When we review the “theory” of poetical language in the eighteenth century, as revealed in the sayings, direct and indirect, of poets and critics, we feel that there is little freshness or originality in the views expressed, very little to suggest the changes that were going on underneath, and which were soon to find their first great and reasoned expression. Nominally, it would seem that the views of the eighteenth century “classicists” were adequately represented and summed up in those of Johnson, for whom the ideal of poetical language was that which Dryden had “invented,” and of which Pope had made such splendid use in his translation of Homer. In reality, the practice of the “neo-classical” poets was largely influenced by the critical tenets of the school to which they belonged, especially by that pseudo-Aristotelian doctrine according to which poetry was to be an “imitation” of the best models, whilst its words, phrases, and similes were to be such as were generally accepted and consecrated by poetic use. It was this conventionalism, reinforced by, as well as reflecting, the neo-classical outlook on external nature, that resulted in the “poetic diction” which Wordsworth attacked, and it is important to note that a similar stereotyped language is to be found in most of the contemporary poetry of Western Europe, and especially in that of France.[52]
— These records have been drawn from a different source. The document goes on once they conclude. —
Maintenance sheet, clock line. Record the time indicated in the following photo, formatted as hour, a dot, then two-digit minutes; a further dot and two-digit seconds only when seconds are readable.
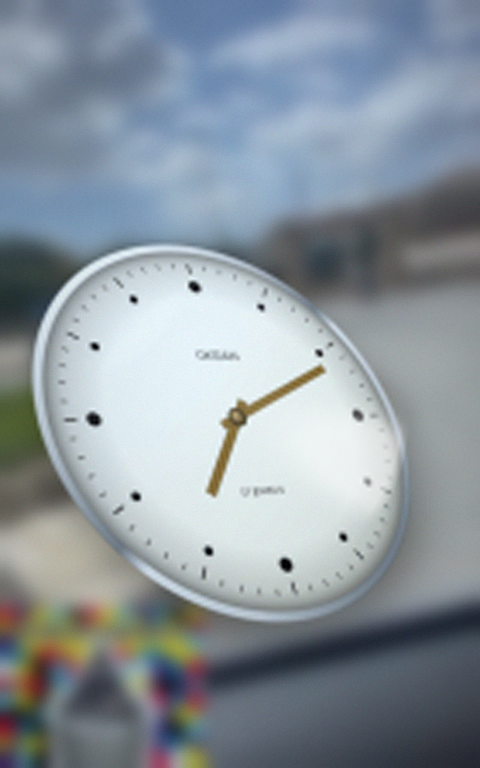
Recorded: 7.11
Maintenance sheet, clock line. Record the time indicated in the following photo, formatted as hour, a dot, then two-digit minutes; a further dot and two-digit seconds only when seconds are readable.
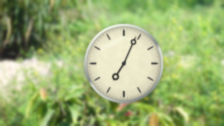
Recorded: 7.04
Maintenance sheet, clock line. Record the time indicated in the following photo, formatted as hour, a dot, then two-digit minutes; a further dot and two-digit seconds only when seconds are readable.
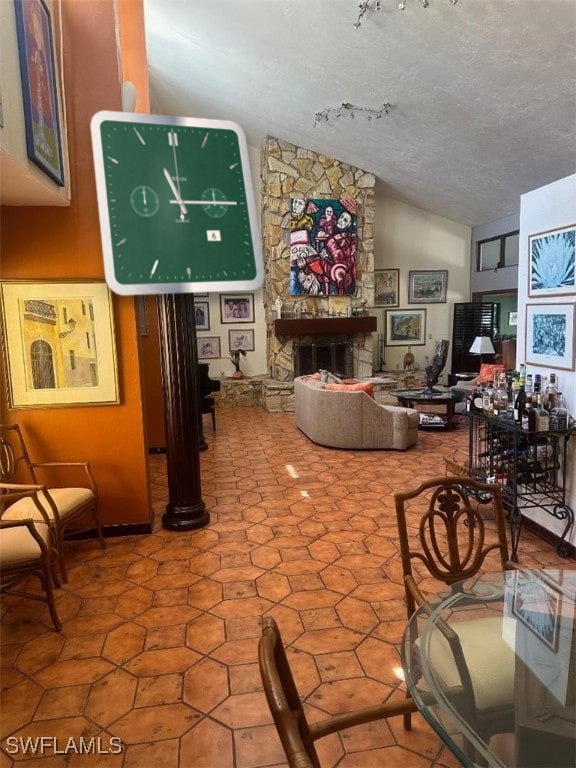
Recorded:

We need not be surprised, therefore, to find that neither Johnson, nor any of his “classical” contemporaries, appears to attach any importance to the fact that Pope in his essays and epistles had set up a standard of diction, of which it is not too much to say that it was an ideal vehicle of expression for the thoughts and feelings it had to convey. So enamoured were they of the pomp and glitter of the “Homer” that they apparently failed to see in this real “Pope style” an admirable model for all writers aiming at lucidity, simplicity, and directness of thought. We may see this clearly by means of an instructive comparison of Johnson’s judgments on the two “Pope styles.” “It is remarked by Watts,” he writes, “that there is scarcely a happy combination of words or a phrase poetically elegant in the English language which Pope has not inserted into his version of Homer.”[53] On the other hand, he is perhaps more than unjust to Pope’s plain didactic style when he speaks of the “harshness of diction,” the “levity without elegance” of the “Essay on Man.”[54]
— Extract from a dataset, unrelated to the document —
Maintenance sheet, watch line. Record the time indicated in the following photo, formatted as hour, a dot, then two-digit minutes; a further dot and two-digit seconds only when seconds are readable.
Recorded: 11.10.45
It was not until the neo-classical poetry was in its death-agony that we meet with adequate appreciation of the admirable language which Pope brought to perfection and bequeathed to his successors. “The familiar style,” wrote Cowper to Unwin,[55] “is of all the styles the most difficult to succeed in. To make verse speak the language of prose without being prosaic—to marshal the words of it in such an order as they might naturally take in falling from the lips of an extemporary speaker, yet without meanness, harmoniously, elegantly, and without seeming to displace a syllable for the sake of the rhyme, is one of the most arduous tasks a poet can undertake.” The “familiar style,” which Cowper here definitely characterizes, was in its own special province as good a model as was the beautiful simplicity of Blake when “poetical poetry” had once more come into its own; and it is important to remember that this fact received due recognition from both Wordsworth and Coleridge. “The mischief,” wrote the former,[56] “was effected not by Pope’s satirical and moral pieces, for these entitle him to the highest place among the poets of his class; it was by his ‘Homer.’... No other work in the language so greatly vitiated the diction of English poetry.” And Coleridge, too, called attention to the “almost faultless position and choice of words” in Pope’s original compositions, in comparison with the absurd “pseudo-poetic diction” of his translations of Homer.[57] The “Pope style” failed to produce real poetry—poetry of infinite and universal appeal, animated with personal feeling and emotion not merely because of its preference for the generic rather than the typical, but because its practitioners for the most part lacked those qualities of intense imagination in which alone the highest art can have its birth.